Start of STORED ROWS

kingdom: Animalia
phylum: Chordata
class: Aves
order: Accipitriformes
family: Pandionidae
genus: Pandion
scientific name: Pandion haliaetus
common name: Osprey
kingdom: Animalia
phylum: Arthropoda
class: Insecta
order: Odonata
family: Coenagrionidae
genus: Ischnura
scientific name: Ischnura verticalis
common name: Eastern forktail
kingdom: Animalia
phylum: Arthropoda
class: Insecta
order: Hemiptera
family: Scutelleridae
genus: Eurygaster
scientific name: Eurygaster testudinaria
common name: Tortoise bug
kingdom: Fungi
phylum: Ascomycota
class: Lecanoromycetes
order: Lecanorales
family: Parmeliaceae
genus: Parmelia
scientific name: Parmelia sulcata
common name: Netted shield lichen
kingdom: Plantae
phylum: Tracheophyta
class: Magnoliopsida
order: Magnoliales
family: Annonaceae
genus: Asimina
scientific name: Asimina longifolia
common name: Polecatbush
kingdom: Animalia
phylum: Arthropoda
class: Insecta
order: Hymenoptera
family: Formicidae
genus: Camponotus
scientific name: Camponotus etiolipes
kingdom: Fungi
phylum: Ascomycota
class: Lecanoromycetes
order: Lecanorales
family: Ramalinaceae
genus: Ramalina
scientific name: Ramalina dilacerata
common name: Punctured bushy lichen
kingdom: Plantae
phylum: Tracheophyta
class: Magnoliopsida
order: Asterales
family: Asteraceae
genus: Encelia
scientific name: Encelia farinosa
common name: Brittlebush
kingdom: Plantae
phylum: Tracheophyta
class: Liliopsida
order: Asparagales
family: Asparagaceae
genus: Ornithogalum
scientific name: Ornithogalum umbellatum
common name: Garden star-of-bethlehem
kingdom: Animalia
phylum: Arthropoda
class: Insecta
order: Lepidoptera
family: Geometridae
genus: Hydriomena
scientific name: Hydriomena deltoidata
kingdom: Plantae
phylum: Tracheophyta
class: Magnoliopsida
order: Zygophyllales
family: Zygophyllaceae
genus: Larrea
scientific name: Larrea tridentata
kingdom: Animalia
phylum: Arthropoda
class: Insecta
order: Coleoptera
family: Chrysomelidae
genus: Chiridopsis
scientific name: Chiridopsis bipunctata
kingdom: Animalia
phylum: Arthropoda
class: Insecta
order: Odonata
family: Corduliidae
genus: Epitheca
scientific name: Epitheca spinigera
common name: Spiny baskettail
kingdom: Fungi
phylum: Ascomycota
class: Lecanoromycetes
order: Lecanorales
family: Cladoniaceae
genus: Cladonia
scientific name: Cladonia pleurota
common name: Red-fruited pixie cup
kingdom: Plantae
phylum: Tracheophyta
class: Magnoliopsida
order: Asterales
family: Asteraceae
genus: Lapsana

End of STORED ROWS

Reproduce every line of the rows above word for word, in the same order.

§ **FINISHED ANSWER**
kingdom: Animalia
phylum: Chordata
class: Aves
order: Accipitriformes
family: Pandionidae
genus: Pandion
scientific name: Pandion haliaetus
common name: Osprey
kingdom: Animalia
phylum: Arthropoda
class: Insecta
order: Odonata
family: Coenagrionidae
genus: Ischnura
scientific name: Ischnura verticalis
common name: Eastern forktail
kingdom: Animalia
phylum: Arthropoda
class: Insecta
order: Hemiptera
family: Scutelleridae
genus: Eurygaster
scientific name: Eurygaster testudinaria
common name: Tortoise bug
kingdom: Fungi
phylum: Ascomycota
class: Lecanoromycetes
order: Lecanorales
family: Parmeliaceae
genus: Parmelia
scientific name: Parmelia sulcata
common name: Netted shield lichen
kingdom: Plantae
phylum: Tracheophyta
class: Magnoliopsida
order: Magnoliales
family: Annonaceae
genus: Asimina
scientific name: Asimina longifolia
common name: Polecatbush
kingdom: Animalia
phylum: Arthropoda
class: Insecta
order: Hymenoptera
family: Formicidae
genus: Camponotus
scientific name: Camponotus etiolipes
kingdom: Fungi
phylum: Ascomycota
class: Lecanoromycetes
order: Lecanorales
family: Ramalinaceae
genus: Ramalina
scientific name: Ramalina dilacerata
common name: Punctured bushy lichen
kingdom: Plantae
phylum: Tracheophyta
class: Magnoliopsida
order: Asterales
family: Asteraceae
genus: Encelia
scientific name: Encelia farinosa
common name: Brittlebush
kingdom: Plantae
phylum: Tracheophyta
class: Liliopsida
order: Asparagales
family: Asparagaceae
genus: Ornithogalum
scientific name: Ornithogalum umbellatum
common name: Garden star-of-bethlehem
kingdom: Animalia
phylum: Arthropoda
class: Insecta
order: Lepidoptera
family: Geometridae
genus: Hydriomena
scientific name: Hydriomena deltoidata
kingdom: Plantae
phylum: Tracheophyta
class: Magnoliopsida
order: Zygophyllales
family: Zygophyllaceae
genus: Larrea
scientific name: Larrea tridentata
kingdom: Animalia
phylum: Arthropoda
class: Insecta
order: Coleoptera
family: Chrysomelidae
genus: Chiridopsis
scientific name: Chiridopsis bipunctata
kingdom: Animalia
phylum: Arthropoda
class: Insecta
order: Odonata
family: Corduliidae
genus: Epitheca
scientific name: Epitheca spinigera
common name: Spiny baskettail
kingdom: Fungi
phylum: Ascomycota
class: Lecanoromycetes
order: Lecanorales
family: Cladoniaceae
genus: Cladonia
scientific name: Cladonia pleurota
common name: Red-fruited pixie cup
kingdom: Plantae
phylum: Tracheophyta
class: Magnoliopsida
order: Asterales
family: Asteraceae
genus: Lapsana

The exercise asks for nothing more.